Correspondence: Rainer Weber, MD, Division of Infectious Diseases and Hospital Epidemiology, University Hospital, CH-8091 Zurich, Switzerland (infweb@usz.unizh.ch).

Accepted for Publication: May 6, 2006.

Financial Disclosure: Dr Weber has received travel grants from Abbott, Boehringer Ingelheim, Bristol-Myers Squibb, GlaxoSmithKline, Merck, Pfizer, Hoffman-LaRoche, and TRB Chemedica. Dr Sabin has received honoraria, travel grants, fees for consultancy, and fees for teaching from Gilead Sciences, Bristol-Myers Squibb, and GlaxoSmithKline in the past 5 years.
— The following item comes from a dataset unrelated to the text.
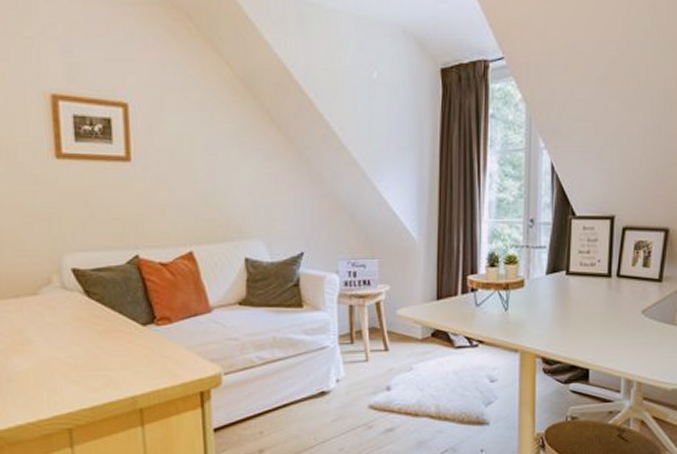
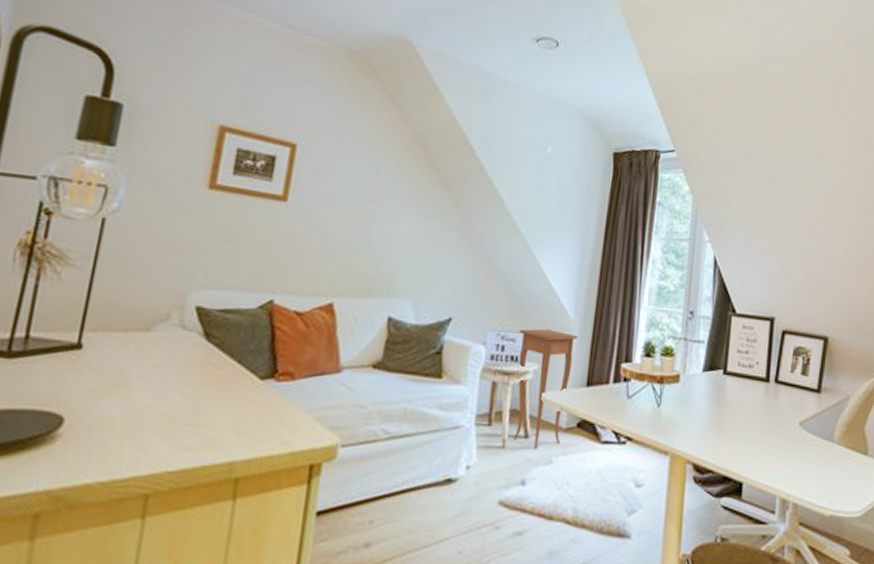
side table: none [368,252,424,360] -> present [514,329,578,450]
Funding/Support: This study was supported by the Oversight Committee for the Evaluation of Metabolic Complications of HAART, a collaborative committee with representation from academic institutions, the European Agency for the Evaluation of Medicinal Products, the Food and Drug Administration, the patient community, and all pharmaceutical companies with licensed anti-HIV drugs in the US market (Abbott Laboratories, Agouron Pharmaceuticals, Boehringer Ingelheim, Bristol-Myers Squibb, Gilead Sciences, GlaxoSmithKline, Merck & Co, Pfizer, and Hoffman-La Roche); by grant CURE/97-46486 from the Health Insurance Fund Council, Amstelveen, the Netherlands, to the AIDS Therapy Evaluation Project Netherlands; by a grant from the Agence Nationale de Recherches sur le SIDA (Action Coordonnée No.7, Cohortes) to the Aquitaine cohort; by the Commonwealth Department of Health and Ageing and a grant from the Australian National Council on AIDS, Hepatitis C and Related Diseases' Clinical Trials and Research Committee to the Australian HIV Observational Database; by grant FIS 99/0887 from the Fondo de Investigación Sanitaria and grant FIPSE 3171/00 from the Fundación para la Investigación y la Prevención del SIDA en Espanã to the Barcelona Antiretroviral Surveillance Study; by grants 5U01AI042170-10 and 5U01AI046362-03 from the National Institute of Allergy and Infectious Diseases, National Institutes of Health, to the Terry Beirn Community Programs for Clinical Research on AIDS; by grants CT94-1637 and CT97-2713 from the BIOMED 1 and BIOMED 2 programs, respectively, grant QLK2-2000-00773 from the fifth framework program of the European Commission, and grants from Bristol-Myers Squibb, GlaxoSmithKline, Boehringer Ingelheim, and Roche to the EuroSIDA study; by an unrestricted educational grant from Glaxo Wellcome, Italy, to the Italian Cohort Naive to Antiretrovirals; and by a grant from the Swiss National Science Foundation to the Swiss HIV Cohort Study.